Pain continues long after the original injury has healed. It is often severe and may get progressively worse. In mild cases the pain can last for weeks or months but in severe cases, when the limb is not used, it can last for years.

The skin may become over sensitive to light touch. Clothes brushing the skin, or a slight draught on the skin, is felt as severe pain. This is called allodynia and is common in CRPS.

Often there is difficulty moving the limb, together with weakness and sometimes tremors or jerking. In severe cases the limb can be fixed in one position.

In very severe cases there may be bone softening resulting in breaks. This is called osteopaenia. There can also be muscle atrophy (wasting) and in extreme cases muscle contracture.

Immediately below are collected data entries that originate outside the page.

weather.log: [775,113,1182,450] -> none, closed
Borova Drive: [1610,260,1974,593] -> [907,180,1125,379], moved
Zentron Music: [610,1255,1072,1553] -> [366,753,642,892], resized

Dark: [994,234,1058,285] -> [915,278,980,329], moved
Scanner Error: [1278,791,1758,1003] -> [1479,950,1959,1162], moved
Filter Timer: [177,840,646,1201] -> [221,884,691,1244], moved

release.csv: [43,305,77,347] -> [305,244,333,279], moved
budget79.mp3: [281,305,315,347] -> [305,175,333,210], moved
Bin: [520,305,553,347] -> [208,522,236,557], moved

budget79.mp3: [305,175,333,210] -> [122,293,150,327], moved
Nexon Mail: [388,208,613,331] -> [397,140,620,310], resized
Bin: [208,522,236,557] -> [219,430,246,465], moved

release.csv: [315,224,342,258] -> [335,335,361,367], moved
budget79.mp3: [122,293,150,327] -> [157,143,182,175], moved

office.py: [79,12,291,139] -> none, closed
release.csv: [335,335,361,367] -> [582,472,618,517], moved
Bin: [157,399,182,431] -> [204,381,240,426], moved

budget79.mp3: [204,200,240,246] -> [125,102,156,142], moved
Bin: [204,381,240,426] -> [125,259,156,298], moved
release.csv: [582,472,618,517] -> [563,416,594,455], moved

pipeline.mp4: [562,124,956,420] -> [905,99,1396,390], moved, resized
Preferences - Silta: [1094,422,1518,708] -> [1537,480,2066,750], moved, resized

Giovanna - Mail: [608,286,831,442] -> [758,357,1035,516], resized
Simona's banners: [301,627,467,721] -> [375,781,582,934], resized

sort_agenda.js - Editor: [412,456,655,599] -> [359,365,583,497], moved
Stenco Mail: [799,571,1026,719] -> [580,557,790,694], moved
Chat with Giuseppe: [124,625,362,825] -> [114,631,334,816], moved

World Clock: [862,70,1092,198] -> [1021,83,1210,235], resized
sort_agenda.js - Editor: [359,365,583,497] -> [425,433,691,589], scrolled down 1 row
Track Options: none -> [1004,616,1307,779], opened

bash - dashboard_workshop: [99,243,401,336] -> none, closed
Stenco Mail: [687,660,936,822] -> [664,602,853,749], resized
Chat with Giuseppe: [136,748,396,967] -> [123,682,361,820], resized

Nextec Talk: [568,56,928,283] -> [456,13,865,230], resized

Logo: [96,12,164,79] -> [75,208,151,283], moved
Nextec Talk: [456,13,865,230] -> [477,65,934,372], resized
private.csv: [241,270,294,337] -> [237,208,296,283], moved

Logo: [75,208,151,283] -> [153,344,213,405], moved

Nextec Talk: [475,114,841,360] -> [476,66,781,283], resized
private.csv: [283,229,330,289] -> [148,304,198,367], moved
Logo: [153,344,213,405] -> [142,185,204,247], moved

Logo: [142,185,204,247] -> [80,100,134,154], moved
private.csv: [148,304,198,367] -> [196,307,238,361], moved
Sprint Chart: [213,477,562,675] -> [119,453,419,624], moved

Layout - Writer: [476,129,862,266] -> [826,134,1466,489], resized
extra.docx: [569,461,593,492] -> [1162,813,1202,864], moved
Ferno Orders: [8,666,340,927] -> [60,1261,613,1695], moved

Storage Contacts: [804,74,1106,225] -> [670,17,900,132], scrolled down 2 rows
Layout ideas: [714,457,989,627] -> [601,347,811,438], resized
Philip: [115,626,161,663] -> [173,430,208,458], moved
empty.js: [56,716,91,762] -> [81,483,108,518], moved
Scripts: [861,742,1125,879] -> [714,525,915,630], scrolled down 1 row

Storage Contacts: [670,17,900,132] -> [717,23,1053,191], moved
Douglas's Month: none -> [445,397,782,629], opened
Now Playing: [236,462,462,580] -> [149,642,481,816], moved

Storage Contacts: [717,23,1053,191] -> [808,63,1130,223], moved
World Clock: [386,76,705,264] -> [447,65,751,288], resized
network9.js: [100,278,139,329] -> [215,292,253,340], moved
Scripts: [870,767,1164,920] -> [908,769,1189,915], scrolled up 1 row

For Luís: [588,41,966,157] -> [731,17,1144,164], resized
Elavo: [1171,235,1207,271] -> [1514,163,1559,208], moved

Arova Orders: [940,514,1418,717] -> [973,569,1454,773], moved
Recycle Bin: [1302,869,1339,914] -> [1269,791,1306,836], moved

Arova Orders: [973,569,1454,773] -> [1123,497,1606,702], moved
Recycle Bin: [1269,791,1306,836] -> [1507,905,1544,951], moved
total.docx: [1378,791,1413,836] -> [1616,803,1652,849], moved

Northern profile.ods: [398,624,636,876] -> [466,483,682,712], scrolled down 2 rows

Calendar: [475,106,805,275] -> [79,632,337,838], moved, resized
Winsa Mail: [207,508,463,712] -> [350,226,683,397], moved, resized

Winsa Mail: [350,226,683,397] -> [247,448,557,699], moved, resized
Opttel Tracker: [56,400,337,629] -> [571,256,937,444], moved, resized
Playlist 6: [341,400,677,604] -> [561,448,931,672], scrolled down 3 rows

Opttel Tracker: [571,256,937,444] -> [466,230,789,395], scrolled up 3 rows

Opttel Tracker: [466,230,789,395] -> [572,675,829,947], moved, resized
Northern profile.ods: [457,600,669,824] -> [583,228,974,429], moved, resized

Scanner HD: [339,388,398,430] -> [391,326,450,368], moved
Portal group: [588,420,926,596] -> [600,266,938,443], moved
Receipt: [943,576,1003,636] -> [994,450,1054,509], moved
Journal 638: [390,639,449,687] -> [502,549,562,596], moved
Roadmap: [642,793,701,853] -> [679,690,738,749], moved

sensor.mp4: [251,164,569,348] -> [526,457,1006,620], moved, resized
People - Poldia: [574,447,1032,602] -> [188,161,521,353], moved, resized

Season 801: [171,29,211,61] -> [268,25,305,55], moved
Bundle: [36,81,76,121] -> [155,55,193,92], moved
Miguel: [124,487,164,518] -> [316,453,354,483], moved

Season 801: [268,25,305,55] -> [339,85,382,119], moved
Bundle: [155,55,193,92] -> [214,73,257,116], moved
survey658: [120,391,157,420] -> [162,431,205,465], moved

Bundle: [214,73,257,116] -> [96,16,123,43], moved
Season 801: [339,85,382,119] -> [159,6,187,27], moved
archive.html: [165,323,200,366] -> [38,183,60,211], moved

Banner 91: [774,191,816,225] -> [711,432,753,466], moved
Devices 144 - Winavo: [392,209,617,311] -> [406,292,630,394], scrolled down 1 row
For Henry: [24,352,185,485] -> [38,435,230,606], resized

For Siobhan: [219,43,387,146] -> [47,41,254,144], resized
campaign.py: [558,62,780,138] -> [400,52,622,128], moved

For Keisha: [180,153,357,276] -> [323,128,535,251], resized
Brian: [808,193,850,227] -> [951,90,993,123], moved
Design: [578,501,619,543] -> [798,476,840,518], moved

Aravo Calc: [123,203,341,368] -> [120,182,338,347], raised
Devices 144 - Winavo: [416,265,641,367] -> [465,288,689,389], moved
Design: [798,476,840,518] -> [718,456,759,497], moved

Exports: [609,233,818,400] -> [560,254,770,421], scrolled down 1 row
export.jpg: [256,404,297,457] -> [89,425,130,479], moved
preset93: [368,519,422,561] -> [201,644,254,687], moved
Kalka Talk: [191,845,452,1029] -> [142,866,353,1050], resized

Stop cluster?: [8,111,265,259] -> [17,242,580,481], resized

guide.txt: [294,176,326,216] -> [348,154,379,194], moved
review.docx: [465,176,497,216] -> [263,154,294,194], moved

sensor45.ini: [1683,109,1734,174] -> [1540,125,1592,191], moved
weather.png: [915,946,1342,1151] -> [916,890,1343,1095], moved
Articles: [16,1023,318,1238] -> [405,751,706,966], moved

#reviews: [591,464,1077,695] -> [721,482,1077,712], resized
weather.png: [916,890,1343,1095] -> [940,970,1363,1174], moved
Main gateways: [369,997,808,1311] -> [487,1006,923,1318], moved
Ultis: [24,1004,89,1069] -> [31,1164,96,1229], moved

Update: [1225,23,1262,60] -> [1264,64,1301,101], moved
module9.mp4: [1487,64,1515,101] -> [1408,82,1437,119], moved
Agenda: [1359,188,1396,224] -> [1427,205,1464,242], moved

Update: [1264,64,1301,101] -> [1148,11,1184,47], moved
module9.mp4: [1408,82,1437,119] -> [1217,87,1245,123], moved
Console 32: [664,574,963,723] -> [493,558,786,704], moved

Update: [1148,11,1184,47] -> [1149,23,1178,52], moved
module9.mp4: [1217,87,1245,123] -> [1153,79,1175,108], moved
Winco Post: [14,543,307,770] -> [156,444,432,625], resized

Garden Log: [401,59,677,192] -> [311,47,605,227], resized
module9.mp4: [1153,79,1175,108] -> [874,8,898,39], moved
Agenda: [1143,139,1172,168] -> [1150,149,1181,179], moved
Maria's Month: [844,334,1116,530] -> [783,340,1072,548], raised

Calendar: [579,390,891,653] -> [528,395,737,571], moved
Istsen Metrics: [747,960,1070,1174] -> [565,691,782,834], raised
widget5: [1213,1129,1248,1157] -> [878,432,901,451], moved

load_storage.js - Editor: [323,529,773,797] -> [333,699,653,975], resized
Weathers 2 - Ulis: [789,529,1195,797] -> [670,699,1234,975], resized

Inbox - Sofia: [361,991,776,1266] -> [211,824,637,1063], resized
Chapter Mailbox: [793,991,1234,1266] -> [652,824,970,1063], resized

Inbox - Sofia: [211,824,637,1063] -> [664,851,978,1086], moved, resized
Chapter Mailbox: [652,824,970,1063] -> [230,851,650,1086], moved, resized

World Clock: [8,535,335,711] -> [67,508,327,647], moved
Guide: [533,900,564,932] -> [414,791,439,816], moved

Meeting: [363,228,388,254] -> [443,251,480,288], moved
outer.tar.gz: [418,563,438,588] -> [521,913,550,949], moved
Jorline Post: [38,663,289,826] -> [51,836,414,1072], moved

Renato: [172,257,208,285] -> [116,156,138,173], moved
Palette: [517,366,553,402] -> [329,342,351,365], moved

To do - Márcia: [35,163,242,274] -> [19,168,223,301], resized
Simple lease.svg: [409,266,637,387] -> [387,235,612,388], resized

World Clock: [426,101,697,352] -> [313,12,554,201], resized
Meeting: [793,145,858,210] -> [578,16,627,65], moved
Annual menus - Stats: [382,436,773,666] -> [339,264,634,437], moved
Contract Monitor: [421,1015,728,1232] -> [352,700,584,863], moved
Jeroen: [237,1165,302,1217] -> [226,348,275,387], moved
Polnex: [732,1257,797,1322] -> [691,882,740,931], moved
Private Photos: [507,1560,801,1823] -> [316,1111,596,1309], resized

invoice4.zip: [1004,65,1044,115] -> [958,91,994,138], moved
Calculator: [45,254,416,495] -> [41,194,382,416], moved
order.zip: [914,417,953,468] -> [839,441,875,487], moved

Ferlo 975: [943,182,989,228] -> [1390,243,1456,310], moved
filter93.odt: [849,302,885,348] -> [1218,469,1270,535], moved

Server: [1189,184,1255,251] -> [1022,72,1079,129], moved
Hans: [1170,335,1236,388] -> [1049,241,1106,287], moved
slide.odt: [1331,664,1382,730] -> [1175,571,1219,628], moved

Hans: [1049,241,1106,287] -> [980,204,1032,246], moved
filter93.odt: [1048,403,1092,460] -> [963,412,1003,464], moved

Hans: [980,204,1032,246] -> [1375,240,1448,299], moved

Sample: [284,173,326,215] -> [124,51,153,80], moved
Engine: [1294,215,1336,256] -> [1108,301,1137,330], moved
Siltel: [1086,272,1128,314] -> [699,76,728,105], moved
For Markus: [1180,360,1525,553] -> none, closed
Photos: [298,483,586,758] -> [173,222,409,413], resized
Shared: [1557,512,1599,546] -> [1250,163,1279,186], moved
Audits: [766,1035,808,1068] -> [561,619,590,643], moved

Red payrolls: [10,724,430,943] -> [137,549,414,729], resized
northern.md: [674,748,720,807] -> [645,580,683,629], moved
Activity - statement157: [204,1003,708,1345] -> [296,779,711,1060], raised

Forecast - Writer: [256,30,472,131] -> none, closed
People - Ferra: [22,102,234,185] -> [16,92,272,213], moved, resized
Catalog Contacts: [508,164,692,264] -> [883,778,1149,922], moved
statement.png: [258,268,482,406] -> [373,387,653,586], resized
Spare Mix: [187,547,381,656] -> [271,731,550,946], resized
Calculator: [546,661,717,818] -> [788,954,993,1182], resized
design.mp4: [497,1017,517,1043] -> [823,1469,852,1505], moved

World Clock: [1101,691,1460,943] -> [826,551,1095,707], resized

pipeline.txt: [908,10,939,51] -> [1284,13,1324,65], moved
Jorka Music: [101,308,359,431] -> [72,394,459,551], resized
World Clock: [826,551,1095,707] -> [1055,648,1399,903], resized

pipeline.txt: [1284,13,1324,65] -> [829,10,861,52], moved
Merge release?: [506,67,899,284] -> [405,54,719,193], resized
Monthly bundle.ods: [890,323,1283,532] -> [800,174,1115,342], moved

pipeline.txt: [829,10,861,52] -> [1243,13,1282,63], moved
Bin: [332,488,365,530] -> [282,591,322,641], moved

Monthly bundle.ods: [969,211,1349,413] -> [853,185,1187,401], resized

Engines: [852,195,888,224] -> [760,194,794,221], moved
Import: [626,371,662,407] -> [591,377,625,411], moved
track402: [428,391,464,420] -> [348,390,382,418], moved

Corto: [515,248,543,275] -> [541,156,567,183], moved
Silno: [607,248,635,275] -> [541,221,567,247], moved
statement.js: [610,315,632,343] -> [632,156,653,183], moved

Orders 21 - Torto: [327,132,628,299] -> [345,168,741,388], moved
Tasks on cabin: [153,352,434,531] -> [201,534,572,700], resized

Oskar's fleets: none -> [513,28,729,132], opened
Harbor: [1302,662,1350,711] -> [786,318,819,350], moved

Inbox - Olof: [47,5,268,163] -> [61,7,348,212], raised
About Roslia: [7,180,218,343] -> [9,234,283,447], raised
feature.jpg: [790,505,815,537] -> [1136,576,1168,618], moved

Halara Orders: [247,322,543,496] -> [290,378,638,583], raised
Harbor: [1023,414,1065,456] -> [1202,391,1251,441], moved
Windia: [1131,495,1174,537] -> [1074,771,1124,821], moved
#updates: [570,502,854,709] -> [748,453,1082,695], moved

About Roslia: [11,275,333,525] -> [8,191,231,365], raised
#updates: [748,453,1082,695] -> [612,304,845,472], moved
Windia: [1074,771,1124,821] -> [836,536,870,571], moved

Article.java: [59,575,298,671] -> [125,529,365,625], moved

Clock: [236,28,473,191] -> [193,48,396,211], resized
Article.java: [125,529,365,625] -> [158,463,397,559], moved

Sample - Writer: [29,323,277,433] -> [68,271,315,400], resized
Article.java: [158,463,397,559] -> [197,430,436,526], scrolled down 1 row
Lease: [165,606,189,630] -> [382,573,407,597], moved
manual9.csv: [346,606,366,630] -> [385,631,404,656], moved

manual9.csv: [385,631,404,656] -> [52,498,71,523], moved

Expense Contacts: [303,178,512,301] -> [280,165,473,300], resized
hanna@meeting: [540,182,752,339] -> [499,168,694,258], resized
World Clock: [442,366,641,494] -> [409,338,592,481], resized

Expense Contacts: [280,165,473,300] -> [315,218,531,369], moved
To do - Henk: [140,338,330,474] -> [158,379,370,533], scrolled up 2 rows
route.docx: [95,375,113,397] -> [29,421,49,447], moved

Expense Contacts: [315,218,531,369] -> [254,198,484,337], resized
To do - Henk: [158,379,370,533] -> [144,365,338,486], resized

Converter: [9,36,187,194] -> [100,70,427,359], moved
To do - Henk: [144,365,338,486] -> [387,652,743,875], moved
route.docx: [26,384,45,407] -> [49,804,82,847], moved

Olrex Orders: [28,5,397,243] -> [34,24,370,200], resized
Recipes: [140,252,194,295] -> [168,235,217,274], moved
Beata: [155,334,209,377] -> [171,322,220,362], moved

CRPS is a stronger than normal reaction of the body to an injury. The cause of CRPS is not known. The nerves in the affected limb are much more sensitive than other nerves and this causes pain and tenderness in the affected area. The brain is also involved. The way the brain communicates with your affected arm or leg changes.

The pain usually starts after an injury but may occur without an injury. It usually affects an arm or a leg but can affect another part of the body. The injury may be severe, such as a broken bone or a damaged nerve, or may be a minor injury.

CRPS is not in your imagination or in your mind. However, some emotional factors, like fear, worry or feeling depressed, can make the pain worse than it already is.